_EXERCISE BRIEF_.
Look for the line containing "Breast MRI (dynamic contrast-enhanced), one axial slice;" and the line containing "93, 122, 204)" in the entries below. Copy those two and all lines between them exactly, leaving out pictures.

Segment Start: RECORDS FOR THIS TASK

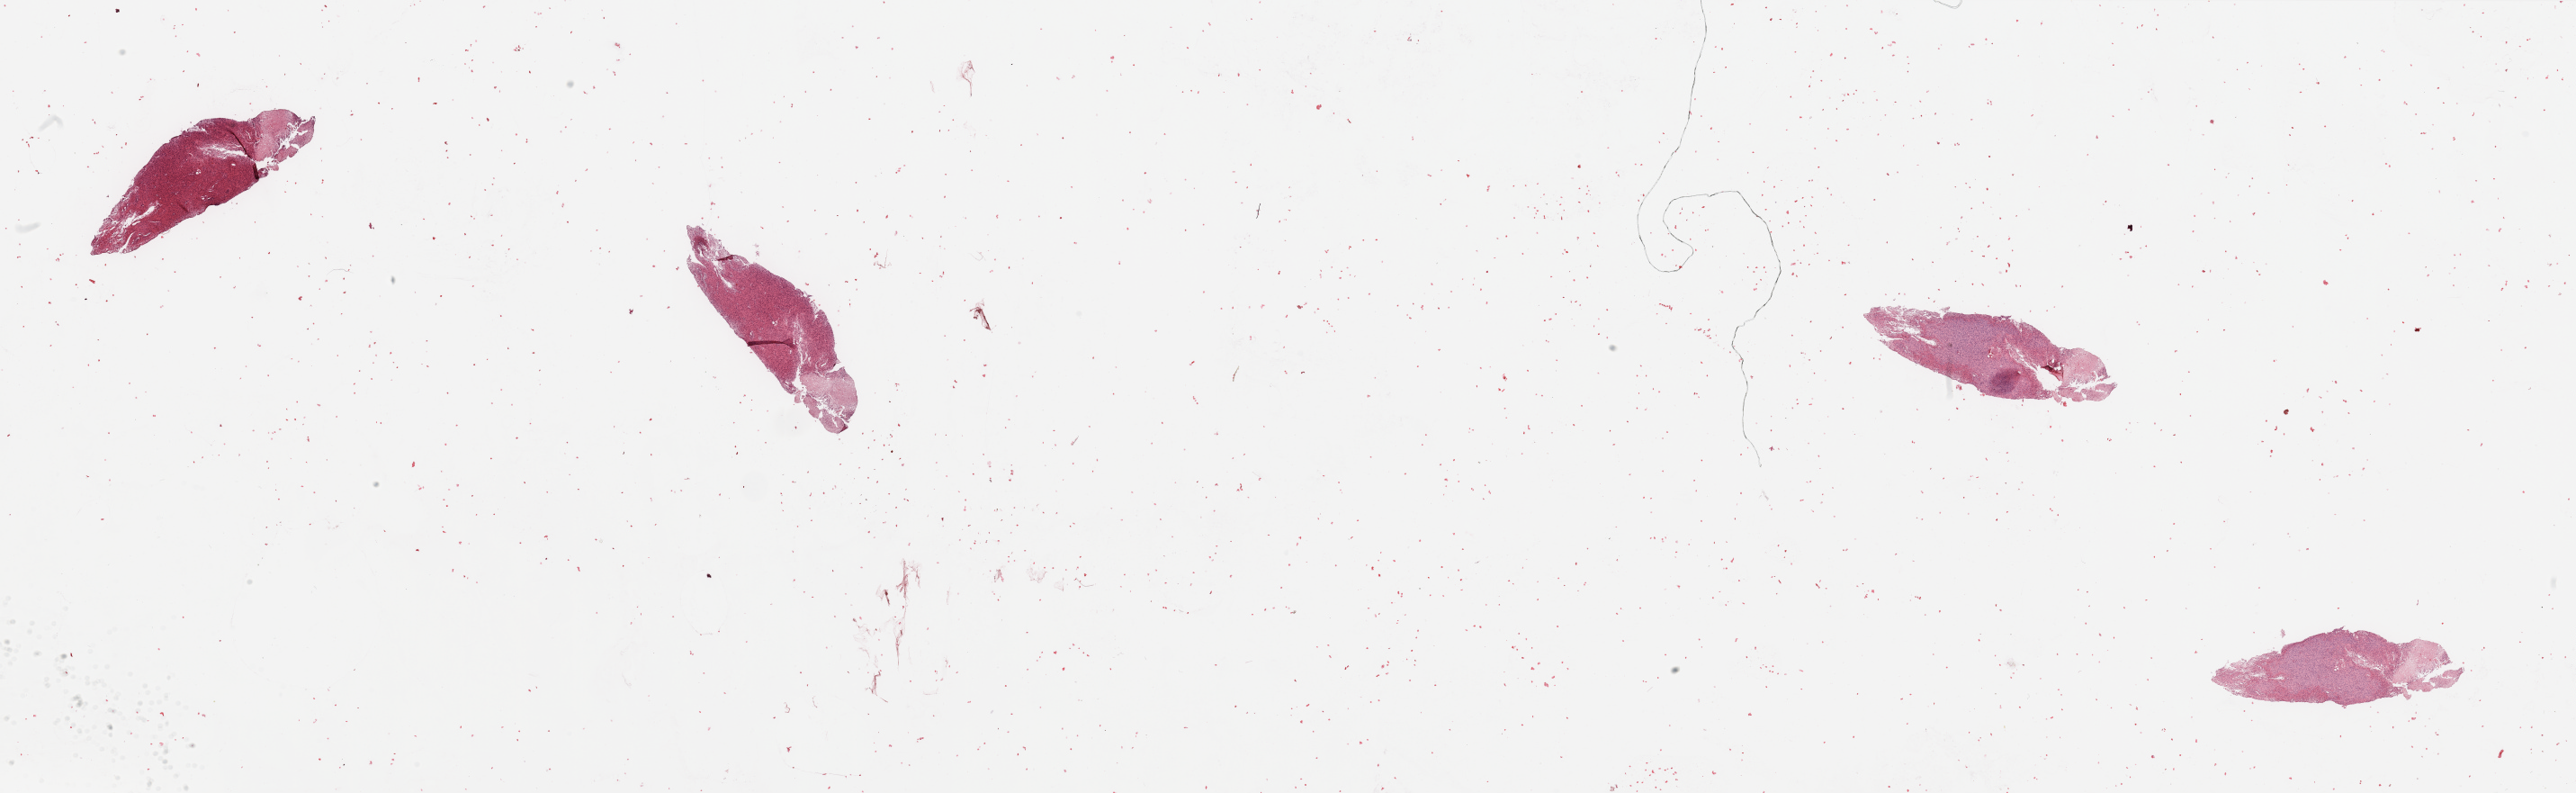
Whole-slide histology image, H&E-stained, whole scanned area (about 45.3 x 13.9 mm, slide scanned at 20x) shown as a low-resolution overview; brain, tumour tissue. Female, 64 y/o.
* histologic diagnosis: Glioblastoma
* primary tumour site (as recorded): occipital lobe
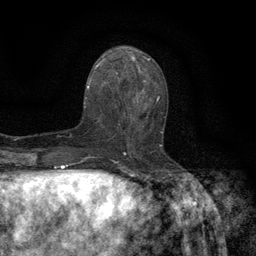
Breast MRI (dynamic contrast-enhanced), one axial slice; position 58 of 134 along the scan axis; cropped to one breast; dynamic contrast-enhanced series, time point 2 of 6 at this slice position (early post-contrast); 3 T; TE 2.7 ms, TR 5.5 ms; 1.2 mm slice thickness; 256 × 256 image matrix. Female patient.
Annotated regions visible in this slice (semi-automatically segmented with operator editing):
- enhancing-tissue mask used for the functional tumour volume (all voxels passing the contrast-enhancement thresholds inside the analysis volume; usually the tumour): box from (x=118, y=96) to (x=165, y=147) px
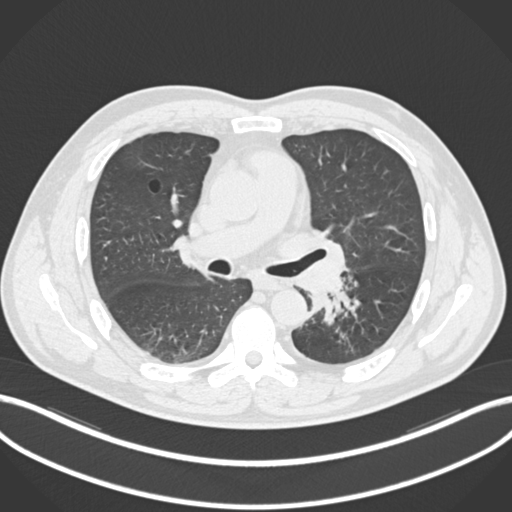
Chest CT, one axial slice. Slice 132 of 223 in the series (ordered by position). 120 kVp. Lung window (W 1500 / L -600 HU). 1 mm slice thickness. 512 × 512 image matrix, field of view 400 × 400 mm. Male patient, age 50 years. Case-level facts recorded for this patient, not image findings: clinical TNM (as recorded): T2a N3 M0.
Structures marked on this image (bounding box drawn by a radiologist):
- lung tumour (recorded histology: squamous cell carcinoma): bounding box (x1, y1, x2, y2) in pixels: (296, 249, 360, 323)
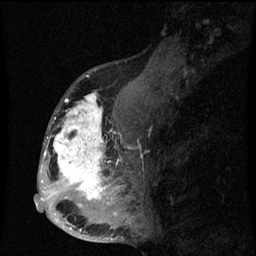
Breast MRI (dynamic contrast-enhanced), one sagittal slice. Position 32 of 60 along the scan axis. Dynamic contrast-enhanced series, image 2 of 3 at this slice position (ordered by acquisition). 1.5 T. TE 4.2 ms, TR 8 ms. 256 × 256 image matrix, field of view 190 × 190 mm. Female patient, age 50 years.
Annotated regions visible in this slice (semi-automatically segmented with operator editing):
- analysis volume of interest (the breast-tissue region the enhancement analysis was run in; not a lesion): bounding box (x1, y1, x2, y2) in pixels: (43, 90, 142, 216)
- tumour enhancement mask (voxels above the 70 % enhancement threshold inside the analysis volume of interest): (43, 93, 122, 204)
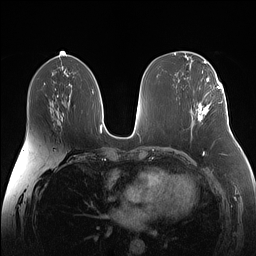
Breast MRI (dynamic contrast-enhanced), one axial slice. Slice 74 of 160 in the series (ordered by position). Dynamic contrast-enhanced series, time point 2 of 7 at this slice position (early post-contrast). 1.5 T. TE 1.4 ms, TR 5 ms. 1.1 mm slice thickness. 256 × 256 image matrix, field of view 340 × 340 mm. Female patient.
Outlined on this slice (semi-automatically segmented with operator editing):
- enhancing-tissue mask used for the functional tumour volume (all voxels passing the contrast-enhancement thresholds inside the analysis volume; usually the tumour): bounding box <196,87,224,122> (left, top, right, bottom; pixels)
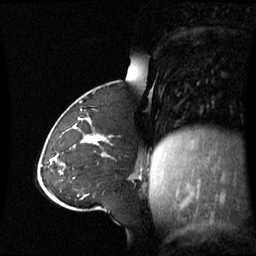
Breast MRI (dynamic contrast-enhanced), one sagittal slice. Slice 25 of 60 in the series (ordered by position). Dynamic contrast-enhanced series, image 2 of 3 at this slice position (ordered by acquisition). 1.5 T. TE 4.2 ms, TR 8.4 ms. 256 × 256 image matrix, field of view 270 × 270 mm. Female patient, age 43 years. Case-level facts recorded for this patient, not image findings: setting: breast cancer imaged before/during neoadjuvant chemotherapy; receptor status: triple-negative.
Annotated regions visible in this slice (semi-automatically segmented with operator editing):
- analysis volume of interest (the breast-tissue region the enhancement analysis was run in; not a lesion): bounding box <55,124,109,173> (left, top, right, bottom; pixels)
- tumour enhancement mask (voxels above the 70 % enhancement threshold inside the analysis volume of interest): <73,125,104,143>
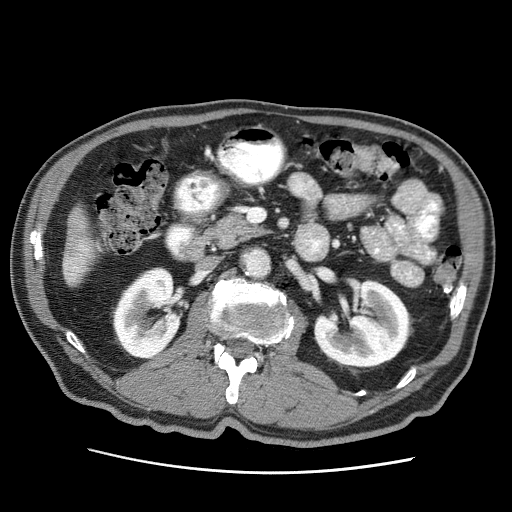
Contrast-enhanced abdominal CT (liver protocol), one axial slice. Position 7 of 75 along the scan axis. Soft-tissue window (W 400 / L 40 HU). 2.5 mm slice thickness. 512 × 512 image matrix, field of view 360 × 360 mm. Case-level facts recorded for this patient, not image findings: diagnosis: hepatocellular carcinoma (patient treated with transarterial chemoembolisation; whether this scan precedes or follows treatment is not stated here); TNM stage (as recorded): Stage-IIIA; Child-Pugh class: A; tumour differentiation: well differentiated; tumour nodularity: multinodular.
Outlined on this slice (semi-automatically segmented with operator editing):
- liver parenchyma outside the tumour (the mass and vessels are separate outlines, so this box may not span the whole liver): bounding box [x1, y1, x2, y2] px = [62, 212, 92, 284]
- portal vein: [69, 244, 83, 276]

Segment End: RECORDS FOR THIS TASK

_FINAL ANSWER_.
Breast MRI (dynamic contrast-enhanced), one axial slice; position 58 of 134 along the scan axis; cropped to one breast; dynamic contrast-enhanced series, time point 2 of 6 at this slice position (early post-contrast); 3 T; TE 2.7 ms, TR 5.5 ms; 1.2 mm slice thickness; 256 × 256 image matrix. Female patient.
Annotated regions visible in this slice (semi-automatically segmented with operator editing):
- enhancing-tissue mask used for the functional tumour volume (all voxels passing the contrast-enhancement thresholds inside the analysis volume; usually the tumour): box from (x=118, y=96) to (x=165, y=147) px
Chest CT, one axial slice. Slice 132 of 223 in the series (ordered by position). 120 kVp. Lung window (W 1500 / L -600 HU). 1 mm slice thickness. 512 × 512 image matrix, field of view 400 × 400 mm. Male patient, age 50 years. Case-level facts recorded for this patient, not image findings: clinical TNM (as recorded): T2a N3 M0.
Structures marked on this image (bounding box drawn by a radiologist):
- lung tumour (recorded histology: squamous cell carcinoma): bounding box (x1, y1, x2, y2) in pixels: (296, 249, 360, 323)
Breast MRI (dynamic contrast-enhanced), one sagittal slice. Position 32 of 60 along the scan axis. Dynamic contrast-enhanced series, image 2 of 3 at this slice position (ordered by acquisition). 1.5 T. TE 4.2 ms, TR 8 ms. 256 × 256 image matrix, field of view 190 × 190 mm. Female patient, age 50 years.
Annotated regions visible in this slice (semi-automatically segmented with operator editing):
- analysis volume of interest (the breast-tissue region the enhancement analysis was run in; not a lesion): bounding box (x1, y1, x2, y2) in pixels: (43, 90, 142, 216)
- tumour enhancement mask (voxels above the 70 % enhancement threshold inside the analysis volume of interest): (43, 93, 122, 204)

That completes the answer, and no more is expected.